Une déclaration unilatérale suivie de gestes de rupture immédiats ?


Un taux de participation de 42 % et un vote tenu dans de telles circonstances, même si c’est Madrid qui maniait la matraque, ne sont pas une base suffisante. Personne ne reconnaîtrait ce nouvel État.


Pire, une déclaration unilatérale donnerait à Madrid le prétexte rêvé pour appliquer l’article 155 de la Constitution — ou pire encore ? — et mettre sous tutelle les institutions catalanes.


Ce serait une version soft de ce que la Catalogne a connu sous Franco : fini son gouvernement, fini son parlement.
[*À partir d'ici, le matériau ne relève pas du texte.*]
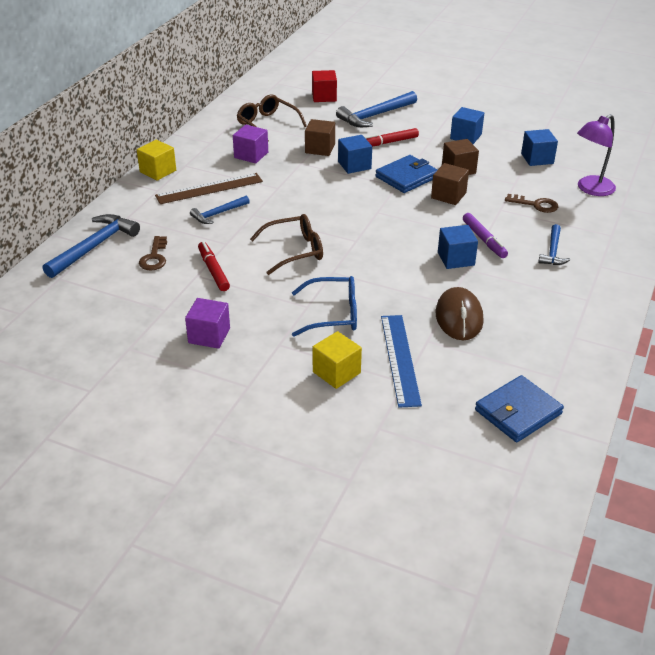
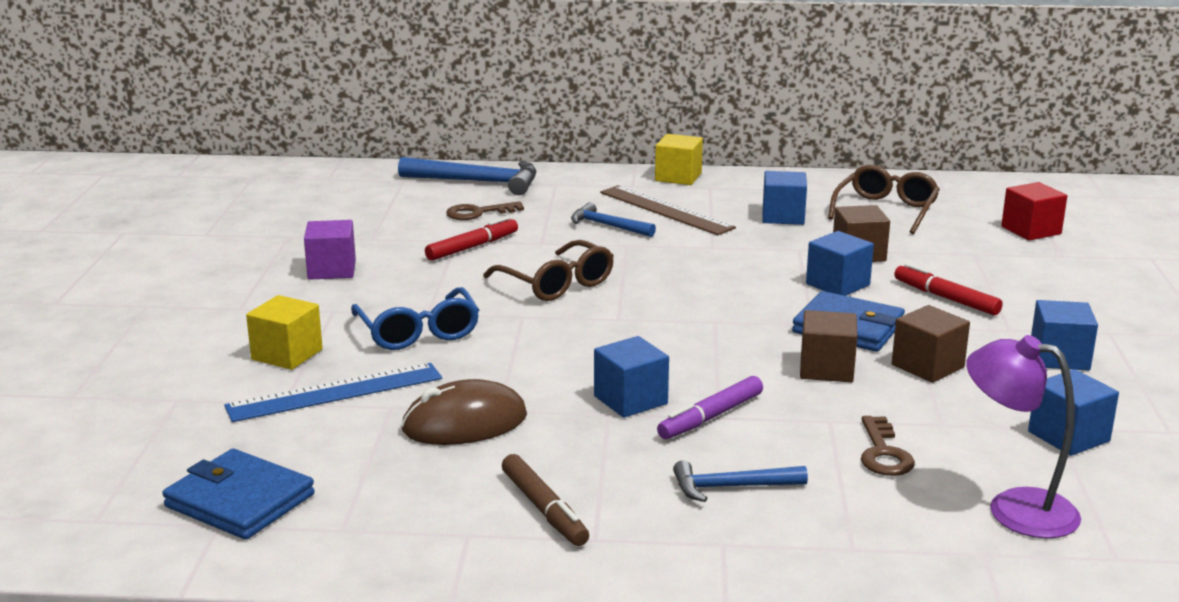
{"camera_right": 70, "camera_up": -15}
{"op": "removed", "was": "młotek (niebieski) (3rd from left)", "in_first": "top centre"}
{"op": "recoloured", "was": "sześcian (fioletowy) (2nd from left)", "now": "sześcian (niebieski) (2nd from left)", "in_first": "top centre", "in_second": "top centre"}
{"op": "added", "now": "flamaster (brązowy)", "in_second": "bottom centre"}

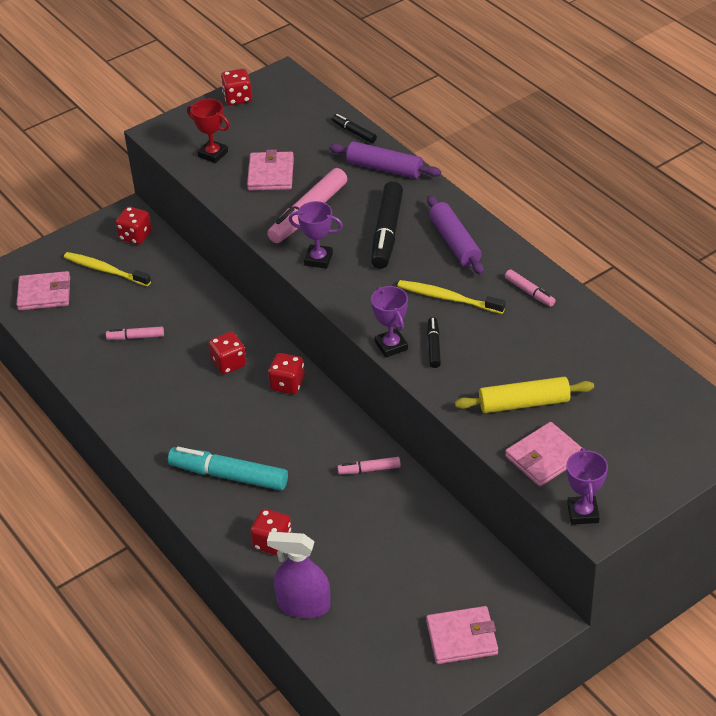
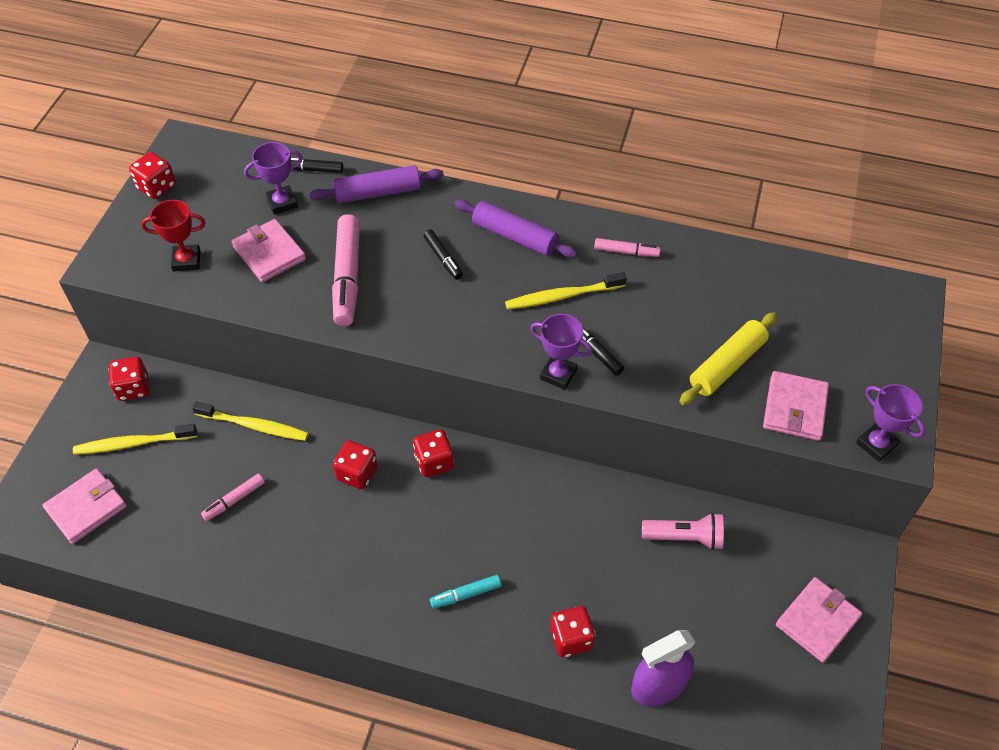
{"camera_right": -40, "camera_up": 10}
{"op": "resized", "was": "flamaster (czarny) (2nd from left)", "in_first": "top centre", "in_second": "centre", "ratio": 0.51}
{"op": "moved", "was": "puchar (fioletowy) (1st from left)", "in_first": "top centre", "in_second": "top left"}
{"op": "resized", "was": "flamaster (turkusowy)", "in_first": "middle left", "in_second": "bottom centre", "ratio": 0.51}
{"op": "removed", "was": "flamaster (różowy) (3rd from left)", "in_first": "centre"}
{"op": "added", "now": "szczoteczka do zębów (żółty) (2nd from left)", "in_second": "middle left"}
{"op": "added", "now": "latarka (różowy)", "in_second": "bottom right"}

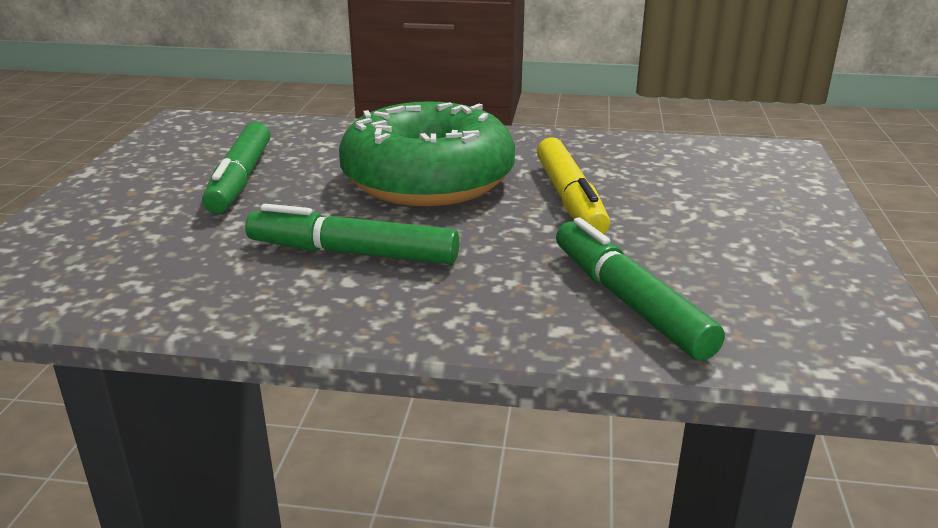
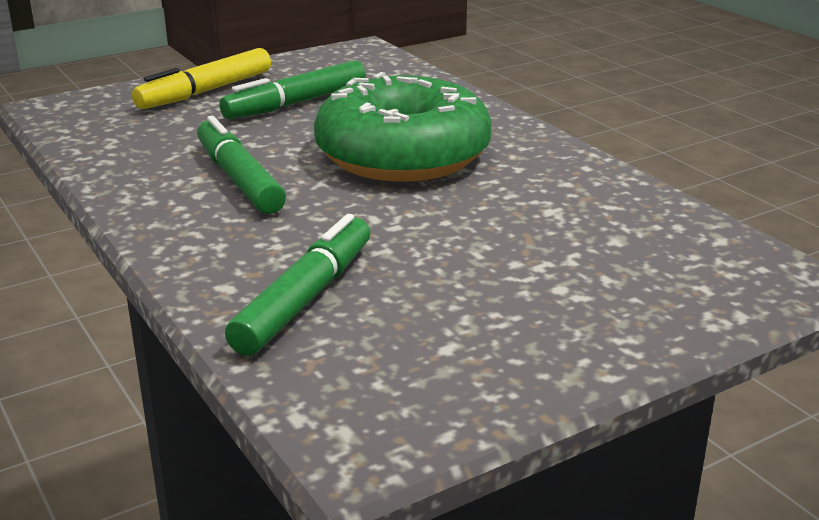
{"camera_right": 50, "camera_up": 0}
{"op": "moved", "was": "flamaster (żółty)", "in_first": "centre", "in_second": "top left"}

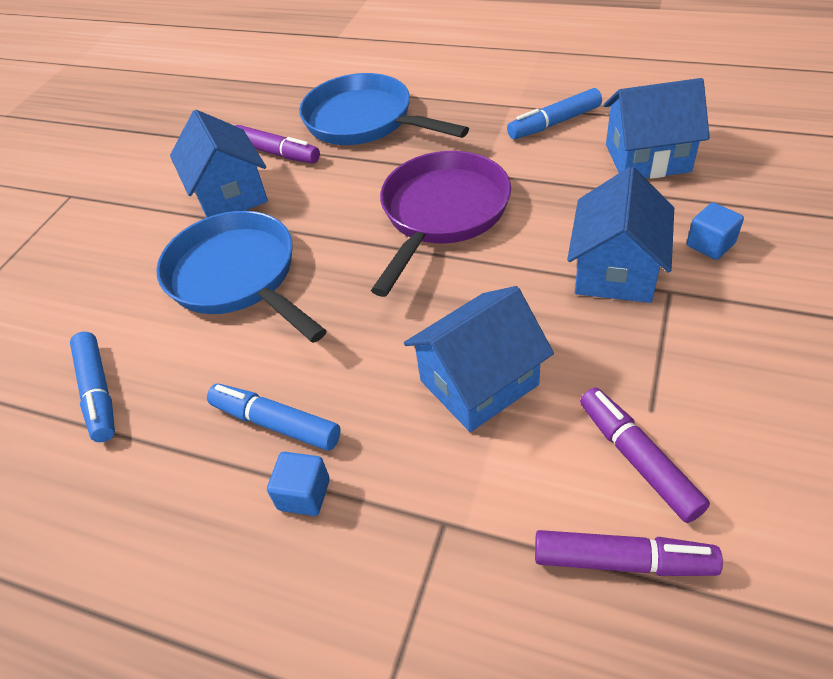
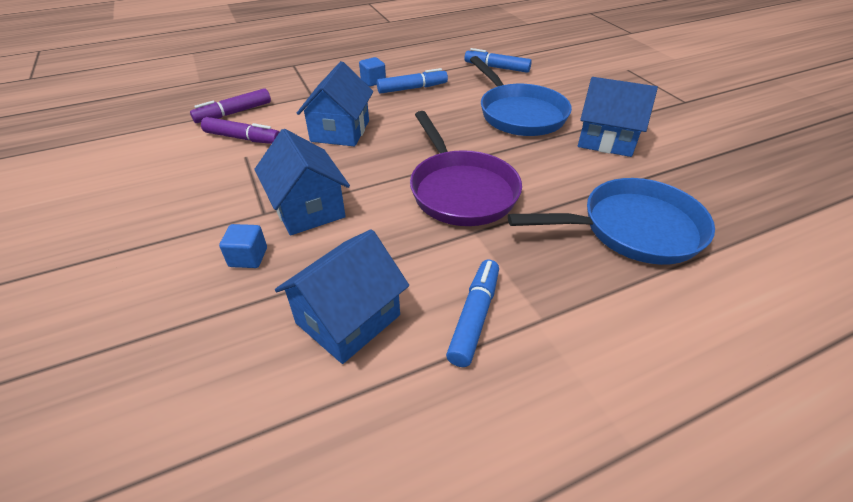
{"camera_right": 130, "camera_up": -5}
{"op": "removed", "was": "flamaster (fioletowy) (1st from left)", "in_first": "top centre"}
{"op": "turned", "was": "patelnia (niebieski) (1st from left)", "in_first": "middle left", "in_second": "top centre", "clockwise": 60}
M. Puigdemont subit toutefois la pression de ses alliés de la CUP qui veulent une déclaration unilatérale quoiqu’il arrive.


Le président catalan, qui n’a pas hésité hier soir à sermonner le roi, a demandé une médiation à l’Union européenne. Il sait parfaitement qu’elle ne viendra pas.


Les autres pays, dont beaucoup ont des minorités nationales, craignent une contagion. On condamne hypocritement la violence, mais on soutient l’Espagne.


Derrière ses allures de chérubin, Emmanuel Macron, le Justin européen, est aussi cynique que les autres.


Les grèves générales ? Elles s’épuiseront rapidement.


Des négociations constitutionnelles ? Sûrement pas à court terme.


En théorie, on sait ce qui conviendrait à une majorité de Catalans : des pouvoirs supplémentaires, un nouvel arrangement fiscal, la reconnaissance qu’ils sont une nation.


Madrid sait toutefois que d’autres régions arriveront avec leurs revendications.


Entre Rajoy et Puigdemont, la haine mutuelle rend tout dialogue impossible. Les dirigeants catalans seront maintenant amenés devant les tribunaux.


Durée


Le possible talon d’Achille de Mariano Rajoy, c’est qu’il est minoritaire au parlement.


Barcelone pourrait tendre des perches aux socialistes du PSOE, aux gens de Podemos, favorables à un référendum négocié, et aux Basques du PNV, qui ont leurs propres aspirations autonomistes.


M. Puigdemont pourrait réclamer, comme le journal La Vanguardia le propose, la création d’une commission indépendante d’experts pour ramener un peu de sérénité.


Mais soyons réalistes : il n’y a aucune avenue évidente. Cette crise s’installera dans la durée et va probablement s’aggraver.